**Exercise materials:**
▬▬▬▬▬▬▬▬▬▬

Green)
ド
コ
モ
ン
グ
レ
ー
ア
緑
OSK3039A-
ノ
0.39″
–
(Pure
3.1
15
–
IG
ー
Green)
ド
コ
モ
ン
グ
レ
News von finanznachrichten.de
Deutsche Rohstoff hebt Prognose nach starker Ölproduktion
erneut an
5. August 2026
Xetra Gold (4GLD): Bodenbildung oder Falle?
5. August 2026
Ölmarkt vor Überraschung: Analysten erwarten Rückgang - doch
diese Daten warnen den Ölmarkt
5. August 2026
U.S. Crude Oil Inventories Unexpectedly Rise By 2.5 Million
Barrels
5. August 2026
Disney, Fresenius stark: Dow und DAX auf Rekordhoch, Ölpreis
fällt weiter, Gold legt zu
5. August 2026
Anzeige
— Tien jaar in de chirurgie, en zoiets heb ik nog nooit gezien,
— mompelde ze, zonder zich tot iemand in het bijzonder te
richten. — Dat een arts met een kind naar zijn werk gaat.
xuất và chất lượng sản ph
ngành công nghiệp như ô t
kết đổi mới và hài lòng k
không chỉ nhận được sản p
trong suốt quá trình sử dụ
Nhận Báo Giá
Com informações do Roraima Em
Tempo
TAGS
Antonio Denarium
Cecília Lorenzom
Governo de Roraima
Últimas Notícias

▬▬▬▬▬▬▬▬▬▬

**Work task:** Show all lines from the entries that hold "Ölmarkt".

**Solved problem:**
Ölmarkt vor Überraschung: Analysten erwarten Rückgang - doch
diese Daten warnen den Ölmarkt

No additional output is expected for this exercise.